(Collected data entries)
---------------
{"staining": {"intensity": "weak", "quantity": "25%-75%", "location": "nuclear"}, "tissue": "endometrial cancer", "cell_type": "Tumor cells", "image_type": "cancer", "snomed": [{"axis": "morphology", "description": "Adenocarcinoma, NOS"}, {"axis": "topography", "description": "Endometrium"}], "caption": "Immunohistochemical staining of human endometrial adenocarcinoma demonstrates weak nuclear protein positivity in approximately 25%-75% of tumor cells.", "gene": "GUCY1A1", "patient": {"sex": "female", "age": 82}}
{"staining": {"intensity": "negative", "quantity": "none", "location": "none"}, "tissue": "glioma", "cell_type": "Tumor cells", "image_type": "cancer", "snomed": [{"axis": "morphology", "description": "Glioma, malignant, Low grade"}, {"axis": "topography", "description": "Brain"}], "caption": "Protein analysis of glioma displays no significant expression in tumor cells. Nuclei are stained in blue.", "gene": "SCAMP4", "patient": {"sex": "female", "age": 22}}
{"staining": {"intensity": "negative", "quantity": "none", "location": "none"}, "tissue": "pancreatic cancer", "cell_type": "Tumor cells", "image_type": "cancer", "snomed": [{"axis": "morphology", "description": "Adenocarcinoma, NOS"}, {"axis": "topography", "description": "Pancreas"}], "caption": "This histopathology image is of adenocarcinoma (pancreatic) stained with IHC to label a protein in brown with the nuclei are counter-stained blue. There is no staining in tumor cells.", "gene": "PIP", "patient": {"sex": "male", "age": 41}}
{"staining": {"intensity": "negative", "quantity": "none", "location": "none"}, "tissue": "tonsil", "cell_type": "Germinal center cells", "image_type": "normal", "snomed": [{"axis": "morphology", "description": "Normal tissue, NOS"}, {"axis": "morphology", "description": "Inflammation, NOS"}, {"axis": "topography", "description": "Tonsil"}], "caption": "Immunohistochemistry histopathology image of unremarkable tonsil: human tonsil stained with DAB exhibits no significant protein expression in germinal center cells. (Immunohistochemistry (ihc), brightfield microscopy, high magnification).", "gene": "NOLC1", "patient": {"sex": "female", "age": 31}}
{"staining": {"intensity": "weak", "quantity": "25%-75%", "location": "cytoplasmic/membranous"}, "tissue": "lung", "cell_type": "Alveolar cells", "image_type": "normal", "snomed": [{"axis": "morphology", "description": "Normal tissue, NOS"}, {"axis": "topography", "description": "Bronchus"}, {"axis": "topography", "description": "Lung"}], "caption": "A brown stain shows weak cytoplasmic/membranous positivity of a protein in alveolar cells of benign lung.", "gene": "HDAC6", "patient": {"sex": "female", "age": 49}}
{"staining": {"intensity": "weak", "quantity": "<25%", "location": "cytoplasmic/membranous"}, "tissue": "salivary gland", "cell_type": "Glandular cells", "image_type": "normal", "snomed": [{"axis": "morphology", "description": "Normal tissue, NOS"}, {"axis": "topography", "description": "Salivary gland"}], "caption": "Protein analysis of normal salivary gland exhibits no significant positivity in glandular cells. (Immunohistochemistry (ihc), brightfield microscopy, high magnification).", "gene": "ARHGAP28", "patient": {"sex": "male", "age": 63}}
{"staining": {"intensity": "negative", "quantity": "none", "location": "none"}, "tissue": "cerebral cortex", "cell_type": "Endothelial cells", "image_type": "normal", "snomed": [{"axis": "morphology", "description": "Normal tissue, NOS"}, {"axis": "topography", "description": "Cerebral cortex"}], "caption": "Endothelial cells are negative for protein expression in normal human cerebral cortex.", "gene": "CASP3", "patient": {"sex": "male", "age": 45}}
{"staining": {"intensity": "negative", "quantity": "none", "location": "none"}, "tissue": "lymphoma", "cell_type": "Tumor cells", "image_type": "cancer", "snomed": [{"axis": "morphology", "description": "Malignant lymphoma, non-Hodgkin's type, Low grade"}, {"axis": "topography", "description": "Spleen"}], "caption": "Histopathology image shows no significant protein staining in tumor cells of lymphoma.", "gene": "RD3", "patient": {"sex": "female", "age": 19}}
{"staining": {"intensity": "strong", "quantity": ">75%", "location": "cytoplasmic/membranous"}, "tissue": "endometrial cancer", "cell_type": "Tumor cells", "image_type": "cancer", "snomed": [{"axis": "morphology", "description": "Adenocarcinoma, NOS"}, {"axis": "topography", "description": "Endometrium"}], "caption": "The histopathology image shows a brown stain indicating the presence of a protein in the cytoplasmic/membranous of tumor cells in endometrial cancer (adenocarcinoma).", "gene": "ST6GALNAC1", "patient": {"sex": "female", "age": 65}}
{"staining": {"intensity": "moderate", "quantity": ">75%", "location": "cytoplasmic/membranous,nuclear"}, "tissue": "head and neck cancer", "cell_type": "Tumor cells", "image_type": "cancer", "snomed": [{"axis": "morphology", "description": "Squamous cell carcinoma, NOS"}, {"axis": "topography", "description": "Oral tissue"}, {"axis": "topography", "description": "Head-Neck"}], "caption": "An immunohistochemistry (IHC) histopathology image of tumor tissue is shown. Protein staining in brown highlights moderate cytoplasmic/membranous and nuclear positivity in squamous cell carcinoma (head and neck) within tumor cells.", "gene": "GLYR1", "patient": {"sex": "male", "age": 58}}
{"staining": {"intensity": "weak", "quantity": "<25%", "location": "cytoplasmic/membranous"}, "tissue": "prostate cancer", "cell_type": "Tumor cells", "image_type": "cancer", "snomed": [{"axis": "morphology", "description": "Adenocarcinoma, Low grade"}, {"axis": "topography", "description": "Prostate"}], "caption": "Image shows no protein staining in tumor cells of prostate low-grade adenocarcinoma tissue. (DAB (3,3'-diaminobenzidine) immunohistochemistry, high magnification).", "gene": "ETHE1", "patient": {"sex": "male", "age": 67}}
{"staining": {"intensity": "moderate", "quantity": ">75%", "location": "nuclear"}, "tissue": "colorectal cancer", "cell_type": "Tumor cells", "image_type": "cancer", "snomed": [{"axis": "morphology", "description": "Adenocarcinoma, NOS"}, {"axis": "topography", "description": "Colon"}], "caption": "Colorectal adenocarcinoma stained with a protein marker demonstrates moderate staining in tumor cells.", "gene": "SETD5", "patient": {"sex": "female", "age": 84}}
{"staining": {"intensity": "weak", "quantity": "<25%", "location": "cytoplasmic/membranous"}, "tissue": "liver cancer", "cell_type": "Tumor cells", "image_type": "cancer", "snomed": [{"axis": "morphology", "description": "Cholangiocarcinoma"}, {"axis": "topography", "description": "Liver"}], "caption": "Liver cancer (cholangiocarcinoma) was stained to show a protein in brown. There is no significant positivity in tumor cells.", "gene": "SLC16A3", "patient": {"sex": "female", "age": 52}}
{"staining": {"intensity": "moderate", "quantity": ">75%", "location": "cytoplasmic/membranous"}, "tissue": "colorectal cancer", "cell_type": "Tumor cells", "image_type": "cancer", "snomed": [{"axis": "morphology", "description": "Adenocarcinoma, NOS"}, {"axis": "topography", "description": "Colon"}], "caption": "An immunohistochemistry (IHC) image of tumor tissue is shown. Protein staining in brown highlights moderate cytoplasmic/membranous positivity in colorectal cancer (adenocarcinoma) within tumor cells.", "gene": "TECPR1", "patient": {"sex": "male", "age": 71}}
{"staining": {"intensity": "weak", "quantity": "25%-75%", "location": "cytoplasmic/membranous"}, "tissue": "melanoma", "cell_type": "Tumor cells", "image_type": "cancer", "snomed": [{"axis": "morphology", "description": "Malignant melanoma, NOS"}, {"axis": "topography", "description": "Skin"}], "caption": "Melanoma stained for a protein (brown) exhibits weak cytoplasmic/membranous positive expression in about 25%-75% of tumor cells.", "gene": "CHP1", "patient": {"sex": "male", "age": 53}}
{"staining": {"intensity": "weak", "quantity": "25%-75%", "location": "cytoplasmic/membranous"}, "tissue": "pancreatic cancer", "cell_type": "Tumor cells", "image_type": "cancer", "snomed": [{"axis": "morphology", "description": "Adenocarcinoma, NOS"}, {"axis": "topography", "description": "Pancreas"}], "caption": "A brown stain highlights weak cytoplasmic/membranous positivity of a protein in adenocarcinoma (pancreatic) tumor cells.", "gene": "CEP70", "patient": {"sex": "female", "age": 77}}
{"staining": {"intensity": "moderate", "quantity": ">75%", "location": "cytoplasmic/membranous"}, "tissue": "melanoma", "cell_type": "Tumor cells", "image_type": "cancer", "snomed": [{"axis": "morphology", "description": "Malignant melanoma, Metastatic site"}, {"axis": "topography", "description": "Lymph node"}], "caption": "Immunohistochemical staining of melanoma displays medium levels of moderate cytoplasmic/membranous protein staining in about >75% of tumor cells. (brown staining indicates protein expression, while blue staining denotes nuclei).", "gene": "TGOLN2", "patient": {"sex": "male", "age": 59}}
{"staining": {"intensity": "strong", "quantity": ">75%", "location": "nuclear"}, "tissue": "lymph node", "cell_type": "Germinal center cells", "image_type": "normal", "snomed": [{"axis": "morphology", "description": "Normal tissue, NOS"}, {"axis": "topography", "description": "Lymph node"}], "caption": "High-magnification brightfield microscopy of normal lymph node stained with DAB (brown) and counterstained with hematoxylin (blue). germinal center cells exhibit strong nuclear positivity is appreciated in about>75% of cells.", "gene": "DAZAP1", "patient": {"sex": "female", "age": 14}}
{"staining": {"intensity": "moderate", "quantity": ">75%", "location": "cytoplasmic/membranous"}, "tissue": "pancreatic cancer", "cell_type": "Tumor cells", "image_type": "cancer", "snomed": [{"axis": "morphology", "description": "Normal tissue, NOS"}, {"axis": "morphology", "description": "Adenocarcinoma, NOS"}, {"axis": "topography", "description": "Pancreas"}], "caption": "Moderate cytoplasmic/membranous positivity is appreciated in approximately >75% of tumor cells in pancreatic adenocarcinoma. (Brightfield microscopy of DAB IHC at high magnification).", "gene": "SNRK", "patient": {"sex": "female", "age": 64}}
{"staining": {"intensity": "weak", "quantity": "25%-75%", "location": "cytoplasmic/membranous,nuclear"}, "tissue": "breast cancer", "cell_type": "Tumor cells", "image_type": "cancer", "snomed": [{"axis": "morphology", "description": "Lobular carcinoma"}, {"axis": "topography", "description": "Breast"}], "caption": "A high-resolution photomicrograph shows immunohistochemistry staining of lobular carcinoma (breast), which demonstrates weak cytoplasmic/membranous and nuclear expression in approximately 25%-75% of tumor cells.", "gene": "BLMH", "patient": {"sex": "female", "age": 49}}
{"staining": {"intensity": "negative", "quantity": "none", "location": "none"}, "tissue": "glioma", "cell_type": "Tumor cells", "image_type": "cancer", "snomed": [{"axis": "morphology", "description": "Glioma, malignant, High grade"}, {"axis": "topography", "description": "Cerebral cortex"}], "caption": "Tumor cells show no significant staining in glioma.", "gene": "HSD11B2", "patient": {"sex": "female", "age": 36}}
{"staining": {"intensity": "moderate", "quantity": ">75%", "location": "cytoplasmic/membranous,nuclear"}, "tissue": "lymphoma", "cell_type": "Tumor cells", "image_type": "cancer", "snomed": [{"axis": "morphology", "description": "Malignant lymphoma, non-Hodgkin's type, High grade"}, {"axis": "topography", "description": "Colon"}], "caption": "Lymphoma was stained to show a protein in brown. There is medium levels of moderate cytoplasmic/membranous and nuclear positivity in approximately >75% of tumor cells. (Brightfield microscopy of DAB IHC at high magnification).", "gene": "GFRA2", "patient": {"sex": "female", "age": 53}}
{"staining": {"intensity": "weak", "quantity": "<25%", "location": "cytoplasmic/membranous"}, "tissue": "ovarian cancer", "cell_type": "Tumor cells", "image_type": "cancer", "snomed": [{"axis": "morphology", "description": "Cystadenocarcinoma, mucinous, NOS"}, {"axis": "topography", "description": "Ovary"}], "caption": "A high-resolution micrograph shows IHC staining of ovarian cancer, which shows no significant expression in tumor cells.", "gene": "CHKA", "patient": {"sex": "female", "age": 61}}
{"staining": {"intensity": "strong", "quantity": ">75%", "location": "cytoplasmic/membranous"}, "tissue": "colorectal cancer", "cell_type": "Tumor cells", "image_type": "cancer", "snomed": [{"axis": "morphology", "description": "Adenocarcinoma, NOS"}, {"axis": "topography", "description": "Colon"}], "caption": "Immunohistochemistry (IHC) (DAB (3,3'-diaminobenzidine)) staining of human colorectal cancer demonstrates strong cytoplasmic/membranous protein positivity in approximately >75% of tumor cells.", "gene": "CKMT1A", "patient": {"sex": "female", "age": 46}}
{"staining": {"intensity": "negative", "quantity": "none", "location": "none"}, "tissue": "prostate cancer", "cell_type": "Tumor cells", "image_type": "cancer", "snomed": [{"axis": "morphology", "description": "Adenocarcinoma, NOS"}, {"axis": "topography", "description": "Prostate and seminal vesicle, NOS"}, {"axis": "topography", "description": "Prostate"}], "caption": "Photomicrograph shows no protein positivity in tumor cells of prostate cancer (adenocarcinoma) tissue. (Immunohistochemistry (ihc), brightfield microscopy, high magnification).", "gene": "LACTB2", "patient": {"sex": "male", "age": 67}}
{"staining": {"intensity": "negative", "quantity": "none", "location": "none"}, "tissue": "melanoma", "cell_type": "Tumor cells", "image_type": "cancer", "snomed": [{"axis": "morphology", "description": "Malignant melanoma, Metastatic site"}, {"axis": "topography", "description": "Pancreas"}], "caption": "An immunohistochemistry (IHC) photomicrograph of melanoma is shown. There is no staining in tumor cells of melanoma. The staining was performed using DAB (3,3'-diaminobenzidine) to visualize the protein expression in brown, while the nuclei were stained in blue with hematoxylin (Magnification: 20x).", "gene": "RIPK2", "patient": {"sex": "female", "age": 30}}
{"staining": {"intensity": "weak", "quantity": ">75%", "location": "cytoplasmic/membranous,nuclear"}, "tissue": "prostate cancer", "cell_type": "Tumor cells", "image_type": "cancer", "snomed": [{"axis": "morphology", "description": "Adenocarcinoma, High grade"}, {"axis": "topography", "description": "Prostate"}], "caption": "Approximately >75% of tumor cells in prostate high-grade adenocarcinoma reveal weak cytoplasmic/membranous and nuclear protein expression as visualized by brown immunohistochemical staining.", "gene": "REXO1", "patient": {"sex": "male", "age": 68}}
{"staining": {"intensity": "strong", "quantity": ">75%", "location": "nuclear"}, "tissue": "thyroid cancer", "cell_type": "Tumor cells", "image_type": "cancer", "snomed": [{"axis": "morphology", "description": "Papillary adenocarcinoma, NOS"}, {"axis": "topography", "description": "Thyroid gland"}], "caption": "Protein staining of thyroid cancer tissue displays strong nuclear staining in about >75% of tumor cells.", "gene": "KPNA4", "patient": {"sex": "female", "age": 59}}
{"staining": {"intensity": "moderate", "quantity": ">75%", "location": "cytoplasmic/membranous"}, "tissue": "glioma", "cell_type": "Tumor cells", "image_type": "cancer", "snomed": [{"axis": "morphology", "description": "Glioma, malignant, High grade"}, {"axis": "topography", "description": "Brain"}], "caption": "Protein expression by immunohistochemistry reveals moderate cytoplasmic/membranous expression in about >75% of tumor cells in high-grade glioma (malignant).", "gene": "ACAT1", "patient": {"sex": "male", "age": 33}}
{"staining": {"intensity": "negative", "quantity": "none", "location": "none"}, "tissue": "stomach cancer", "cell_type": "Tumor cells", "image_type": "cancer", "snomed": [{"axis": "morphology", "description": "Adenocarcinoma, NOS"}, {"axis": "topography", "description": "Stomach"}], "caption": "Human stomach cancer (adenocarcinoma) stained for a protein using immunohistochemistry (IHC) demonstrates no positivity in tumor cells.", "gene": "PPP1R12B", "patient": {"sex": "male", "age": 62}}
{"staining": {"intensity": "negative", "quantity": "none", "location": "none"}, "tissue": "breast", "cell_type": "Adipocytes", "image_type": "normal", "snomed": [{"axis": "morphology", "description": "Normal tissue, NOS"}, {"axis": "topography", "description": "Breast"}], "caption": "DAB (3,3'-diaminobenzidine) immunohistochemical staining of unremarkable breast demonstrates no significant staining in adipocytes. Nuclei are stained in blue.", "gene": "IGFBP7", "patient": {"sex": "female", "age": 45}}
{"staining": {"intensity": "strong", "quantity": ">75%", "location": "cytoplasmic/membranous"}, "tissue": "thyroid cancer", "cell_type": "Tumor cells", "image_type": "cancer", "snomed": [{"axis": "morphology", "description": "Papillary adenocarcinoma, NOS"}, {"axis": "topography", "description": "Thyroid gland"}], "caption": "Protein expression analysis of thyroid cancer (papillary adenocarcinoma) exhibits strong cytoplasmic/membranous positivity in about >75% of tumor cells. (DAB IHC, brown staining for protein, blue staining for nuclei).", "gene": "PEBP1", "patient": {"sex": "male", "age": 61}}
---------------
## Task to carry out:
Please give, as a single number with nothing added, the count of lines in the records that contain the word "using".

## Written answer:
2